*** Opening of EXTRACTED DATA ***

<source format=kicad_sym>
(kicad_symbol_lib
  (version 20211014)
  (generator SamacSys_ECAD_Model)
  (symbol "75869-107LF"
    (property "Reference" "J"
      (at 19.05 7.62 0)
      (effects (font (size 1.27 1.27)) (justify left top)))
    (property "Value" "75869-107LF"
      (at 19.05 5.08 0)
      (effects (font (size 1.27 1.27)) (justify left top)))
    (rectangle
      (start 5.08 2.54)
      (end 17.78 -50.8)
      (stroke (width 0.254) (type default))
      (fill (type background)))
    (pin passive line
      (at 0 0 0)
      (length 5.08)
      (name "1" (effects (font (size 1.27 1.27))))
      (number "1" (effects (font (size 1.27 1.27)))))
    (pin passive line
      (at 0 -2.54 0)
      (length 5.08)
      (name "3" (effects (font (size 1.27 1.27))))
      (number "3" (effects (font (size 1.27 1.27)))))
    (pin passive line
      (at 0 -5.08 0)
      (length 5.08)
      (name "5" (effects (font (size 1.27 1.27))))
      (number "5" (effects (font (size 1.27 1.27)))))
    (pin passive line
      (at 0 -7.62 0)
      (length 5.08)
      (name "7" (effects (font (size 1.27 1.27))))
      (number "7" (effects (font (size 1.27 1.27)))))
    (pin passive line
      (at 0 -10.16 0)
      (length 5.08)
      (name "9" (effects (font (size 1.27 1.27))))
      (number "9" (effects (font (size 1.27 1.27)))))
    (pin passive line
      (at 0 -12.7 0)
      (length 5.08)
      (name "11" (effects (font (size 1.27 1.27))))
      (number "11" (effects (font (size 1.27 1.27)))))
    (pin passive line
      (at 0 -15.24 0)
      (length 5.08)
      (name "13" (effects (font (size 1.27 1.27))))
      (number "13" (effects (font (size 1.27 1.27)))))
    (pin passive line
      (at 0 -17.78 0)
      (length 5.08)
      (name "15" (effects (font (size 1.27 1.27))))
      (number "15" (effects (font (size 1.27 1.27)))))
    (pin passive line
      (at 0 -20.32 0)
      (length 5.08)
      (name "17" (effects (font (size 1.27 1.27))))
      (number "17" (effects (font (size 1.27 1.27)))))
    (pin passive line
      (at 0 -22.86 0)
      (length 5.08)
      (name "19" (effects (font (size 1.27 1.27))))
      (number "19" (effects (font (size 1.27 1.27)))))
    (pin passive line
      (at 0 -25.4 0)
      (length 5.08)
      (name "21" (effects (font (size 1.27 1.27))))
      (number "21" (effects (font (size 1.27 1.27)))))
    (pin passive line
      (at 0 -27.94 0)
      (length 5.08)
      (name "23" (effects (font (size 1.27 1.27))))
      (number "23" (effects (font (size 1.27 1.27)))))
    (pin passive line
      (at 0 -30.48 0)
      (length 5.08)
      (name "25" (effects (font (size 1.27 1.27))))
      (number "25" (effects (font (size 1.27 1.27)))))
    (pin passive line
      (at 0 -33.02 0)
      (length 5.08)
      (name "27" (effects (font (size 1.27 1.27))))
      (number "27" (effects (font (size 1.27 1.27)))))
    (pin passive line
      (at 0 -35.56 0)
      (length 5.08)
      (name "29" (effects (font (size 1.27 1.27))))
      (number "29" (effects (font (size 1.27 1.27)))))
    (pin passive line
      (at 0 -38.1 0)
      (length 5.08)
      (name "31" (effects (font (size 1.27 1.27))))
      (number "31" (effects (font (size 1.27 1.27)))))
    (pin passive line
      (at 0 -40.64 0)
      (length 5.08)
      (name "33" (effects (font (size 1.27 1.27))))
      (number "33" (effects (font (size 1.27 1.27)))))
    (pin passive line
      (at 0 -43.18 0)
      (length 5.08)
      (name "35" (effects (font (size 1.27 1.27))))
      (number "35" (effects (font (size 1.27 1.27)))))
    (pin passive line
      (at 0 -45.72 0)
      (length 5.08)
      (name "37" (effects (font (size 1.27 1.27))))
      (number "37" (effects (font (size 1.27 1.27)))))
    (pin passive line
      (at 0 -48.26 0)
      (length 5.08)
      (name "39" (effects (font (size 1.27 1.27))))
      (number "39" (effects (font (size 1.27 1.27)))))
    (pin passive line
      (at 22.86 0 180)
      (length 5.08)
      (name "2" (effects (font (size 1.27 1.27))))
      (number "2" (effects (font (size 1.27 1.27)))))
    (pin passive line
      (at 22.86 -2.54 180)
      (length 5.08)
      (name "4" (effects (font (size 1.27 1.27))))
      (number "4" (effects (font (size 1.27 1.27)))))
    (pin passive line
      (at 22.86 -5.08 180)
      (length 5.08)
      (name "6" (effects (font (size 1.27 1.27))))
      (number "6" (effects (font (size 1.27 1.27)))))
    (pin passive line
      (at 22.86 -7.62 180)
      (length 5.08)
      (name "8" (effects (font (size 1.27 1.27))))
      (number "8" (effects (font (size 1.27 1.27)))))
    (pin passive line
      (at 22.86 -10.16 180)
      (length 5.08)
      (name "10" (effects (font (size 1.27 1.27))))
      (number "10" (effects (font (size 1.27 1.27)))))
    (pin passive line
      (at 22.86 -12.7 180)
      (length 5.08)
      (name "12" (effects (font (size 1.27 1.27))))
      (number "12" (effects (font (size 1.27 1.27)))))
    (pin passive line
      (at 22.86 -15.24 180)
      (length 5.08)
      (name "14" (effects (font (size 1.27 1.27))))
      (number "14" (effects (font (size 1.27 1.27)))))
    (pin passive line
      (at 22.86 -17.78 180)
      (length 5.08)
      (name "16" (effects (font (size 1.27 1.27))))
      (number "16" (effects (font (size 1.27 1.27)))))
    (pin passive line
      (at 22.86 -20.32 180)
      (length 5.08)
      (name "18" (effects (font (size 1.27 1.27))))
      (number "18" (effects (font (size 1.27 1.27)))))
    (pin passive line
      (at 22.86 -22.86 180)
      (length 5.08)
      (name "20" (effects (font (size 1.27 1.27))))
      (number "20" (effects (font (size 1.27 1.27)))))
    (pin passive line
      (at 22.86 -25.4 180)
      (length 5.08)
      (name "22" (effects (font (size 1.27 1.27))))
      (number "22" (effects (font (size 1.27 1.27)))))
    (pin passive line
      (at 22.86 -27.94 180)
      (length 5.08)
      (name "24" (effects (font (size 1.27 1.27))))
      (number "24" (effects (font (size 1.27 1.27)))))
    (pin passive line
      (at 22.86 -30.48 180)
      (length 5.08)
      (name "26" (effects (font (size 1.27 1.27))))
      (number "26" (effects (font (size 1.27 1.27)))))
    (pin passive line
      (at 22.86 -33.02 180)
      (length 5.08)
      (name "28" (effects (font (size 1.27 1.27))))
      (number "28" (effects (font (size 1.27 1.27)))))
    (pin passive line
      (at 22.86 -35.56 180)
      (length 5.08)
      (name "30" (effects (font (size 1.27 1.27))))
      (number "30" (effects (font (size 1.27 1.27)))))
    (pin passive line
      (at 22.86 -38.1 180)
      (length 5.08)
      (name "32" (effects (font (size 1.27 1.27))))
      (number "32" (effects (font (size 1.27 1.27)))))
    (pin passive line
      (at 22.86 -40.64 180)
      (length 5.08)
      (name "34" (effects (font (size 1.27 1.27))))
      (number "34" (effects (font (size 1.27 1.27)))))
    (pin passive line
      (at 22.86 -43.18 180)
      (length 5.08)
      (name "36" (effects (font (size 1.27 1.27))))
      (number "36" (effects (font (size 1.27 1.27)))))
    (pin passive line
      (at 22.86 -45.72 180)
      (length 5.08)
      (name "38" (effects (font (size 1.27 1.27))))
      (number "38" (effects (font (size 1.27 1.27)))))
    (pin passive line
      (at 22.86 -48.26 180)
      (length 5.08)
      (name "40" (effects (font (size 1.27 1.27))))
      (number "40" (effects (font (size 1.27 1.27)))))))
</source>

*** Close of EXTRACTED DATA ***

Exactly as written, restate every line of the listing above.

<source format=kicad_sym>
(kicad_symbol_lib
  (version 20211014)
  (generator SamacSys_ECAD_Model)
  (symbol "75869-107LF"
    (property "Reference" "J"
      (at 19.05 7.62 0)
      (effects (font (size 1.27 1.27)) (justify left top)))
    (property "Value" "75869-107LF"
      (at 19.05 5.08 0)
      (effects (font (size 1.27 1.27)) (justify left top)))
    (rectangle
      (start 5.08 2.54)
      (end 17.78 -50.8)
      (stroke (width 0.254) (type default))
      (fill (type background)))
    (pin passive line
      (at 0 0 0)
      (length 5.08)
      (name "1" (effects (font (size 1.27 1.27))))
      (number "1" (effects (font (size 1.27 1.27)))))
    (pin passive line
      (at 0 -2.54 0)
      (length 5.08)
      (name "3" (effects (font (size 1.27 1.27))))
      (number "3" (effects (font (size 1.27 1.27)))))
    (pin passive line
      (at 0 -5.08 0)
      (length 5.08)
      (name "5" (effects (font (size 1.27 1.27))))
      (number "5" (effects (font (size 1.27 1.27)))))
    (pin passive line
      (at 0 -7.62 0)
      (length 5.08)
      (name "7" (effects (font (size 1.27 1.27))))
      (number "7" (effects (font (size 1.27 1.27)))))
    (pin passive line
      (at 0 -10.16 0)
      (length 5.08)
      (name "9" (effects (font (size 1.27 1.27))))
      (number "9" (effects (font (size 1.27 1.27)))))
    (pin passive line
      (at 0 -12.7 0)
      (length 5.08)
      (name "11" (effects (font (size 1.27 1.27))))
      (number "11" (effects (font (size 1.27 1.27)))))
    (pin passive line
      (at 0 -15.24 0)
      (length 5.08)
      (name "13" (effects (font (size 1.27 1.27))))
      (number "13" (effects (font (size 1.27 1.27)))))
    (pin passive line
      (at 0 -17.78 0)
      (length 5.08)
      (name "15" (effects (font (size 1.27 1.27))))
      (number "15" (effects (font (size 1.27 1.27)))))
    (pin passive line
      (at 0 -20.32 0)
      (length 5.08)
      (name "17" (effects (font (size 1.27 1.27))))
      (number "17" (effects (font (size 1.27 1.27)))))
    (pin passive line
      (at 0 -22.86 0)
      (length 5.08)
      (name "19" (effects (font (size 1.27 1.27))))
      (number "19" (effects (font (size 1.27 1.27)))))
    (pin passive line
      (at 0 -25.4 0)
      (length 5.08)
      (name "21" (effects (font (size 1.27 1.27))))
      (number "21" (effects (font (size 1.27 1.27)))))
    (pin passive line
      (at 0 -27.94 0)
      (length 5.08)
      (name "23" (effects (font (size 1.27 1.27))))
      (number "23" (effects (font (size 1.27 1.27)))))
    (pin passive line
      (at 0 -30.48 0)
      (length 5.08)
      (name "25" (effects (font (size 1.27 1.27))))
      (number "25" (effects (font (size 1.27 1.27)))))
    (pin passive line
      (at 0 -33.02 0)
      (length 5.08)
      (name "27" (effects (font (size 1.27 1.27))))
      (number "27" (effects (font (size 1.27 1.27)))))
    (pin passive line
      (at 0 -35.56 0)
      (length 5.08)
      (name "29" (effects (font (size 1.27 1.27))))
      (number "29" (effects (font (size 1.27 1.27)))))
    (pin passive line
      (at 0 -38.1 0)
      (length 5.08)
      (name "31" (effects (font (size 1.27 1.27))))
      (number "31" (effects (font (size 1.27 1.27)))))
    (pin passive line
      (at 0 -40.64 0)
      (length 5.08)
      (name "33" (effects (font (size 1.27 1.27))))
      (number "33" (effects (font (size 1.27 1.27)))))
    (pin passive line
      (at 0 -43.18 0)
      (length 5.08)
      (name "35" (effects (font (size 1.27 1.27))))
      (number "35" (effects (font (size 1.27 1.27)))))
    (pin passive line
      (at 0 -45.72 0)
      (length 5.08)
      (name "37" (effects (font (size 1.27 1.27))))
      (number "37" (effects (font (size 1.27 1.27)))))
    (pin passive line
      (at 0 -48.26 0)
      (length 5.08)
      (name "39" (effects (font (size 1.27 1.27))))
      (number "39" (effects (font (size 1.27 1.27)))))
    (pin passive line
      (at 22.86 0 180)
      (length 5.08)
      (name "2" (effects (font (size 1.27 1.27))))
      (number "2" (effects (font (size 1.27 1.27)))))
    (pin passive line
      (at 22.86 -2.54 180)
      (length 5.08)
      (name "4" (effects (font (size 1.27 1.27))))
      (number "4" (effects (font (size 1.27 1.27)))))
    (pin passive line
      (at 22.86 -5.08 180)
      (length 5.08)
      (name "6" (effects (font (size 1.27 1.27))))
      (number "6" (effects (font (size 1.27 1.27)))))
    (pin passive line
      (at 22.86 -7.62 180)
      (length 5.08)
      (name "8" (effects (font (size 1.27 1.27))))
      (number "8" (effects (font (size 1.27 1.27)))))
    (pin passive line
      (at 22.86 -10.16 180)
      (length 5.08)
      (name "10" (effects (font (size 1.27 1.27))))
      (number "10" (effects (font (size 1.27 1.27)))))
    (pin passive line
      (at 22.86 -12.7 180)
      (length 5.08)
      (name "12" (effects (font (size 1.27 1.27))))
      (number "12" (effects (font (size 1.27 1.27)))))
    (pin passive line
      (at 22.86 -15.24 180)
      (length 5.08)
      (name "14" (effects (font (size 1.27 1.27))))
      (number "14" (effects (font (size 1.27 1.27)))))
    (pin passive line
      (at 22.86 -17.78 180)
      (length 5.08)
      (name "16" (effects (font (size 1.27 1.27))))
      (number "16" (effects (font (size 1.27 1.27)))))
    (pin passive line
      (at 22.86 -20.32 180)
      (length 5.08)
      (name "18" (effects (font (size 1.27 1.27))))
      (number "18" (effects (font (size 1.27 1.27)))))
    (pin passive line
      (at 22.86 -22.86 180)
      (length 5.08)
      (name "20" (effects (font (size 1.27 1.27))))
      (number "20" (effects (font (size 1.27 1.27)))))
    (pin passive line
      (at 22.86 -25.4 180)
      (length 5.08)
      (name "22" (effects (font (size 1.27 1.27))))
      (number "22" (effects (font (size 1.27 1.27)))))
    (pin passive line
      (at 22.86 -27.94 180)
      (length 5.08)
      (name "24" (effects (font (size 1.27 1.27))))
      (number "24" (effects (font (size 1.27 1.27)))))
    (pin passive line
      (at 22.86 -30.48 180)
      (length 5.08)
      (name "26" (effects (font (size 1.27 1.27))))
      (number "26" (effects (font (size 1.27 1.27)))))
    (pin passive line
      (at 22.86 -33.02 180)
      (length 5.08)
      (name "28" (effects (font (size 1.27 1.27))))
      (number "28" (effects (font (size 1.27 1.27)))))
    (pin passive line
      (at 22.86 -35.56 180)
      (length 5.08)
      (name "30" (effects (font (size 1.27 1.27))))
      (number "30" (effects (font (size 1.27 1.27)))))
    (pin passive line
      (at 22.86 -38.1 180)
      (length 5.08)
      (name "32" (effects (font (size 1.27 1.27))))
      (number "32" (effects (font (size 1.27 1.27)))))
    (pin passive line
      (at 22.86 -40.64 180)
      (length 5.08)
      (name "34" (effects (font (size 1.27 1.27))))
      (number "34" (effects (font (size 1.27 1.27)))))
    (pin passive line
      (at 22.86 -43.18 180)
      (length 5.08)
      (name "36" (effects (font (size 1.27 1.27))))
      (number "36" (effects (font (size 1.27 1.27)))))
    (pin passive line
      (at 22.86 -45.72 180)
      (length 5.08)
      (name "38" (effects (font (size 1.27 1.27))))
      (number "38" (effects (font (size 1.27 1.27)))))
    (pin passive line
      (at 22.86 -48.26 180)
      (length 5.08)
      (name "40" (effects (font (size 1.27 1.27))))
      (number "40" (effects (font (size 1.27 1.27)))))))
</source>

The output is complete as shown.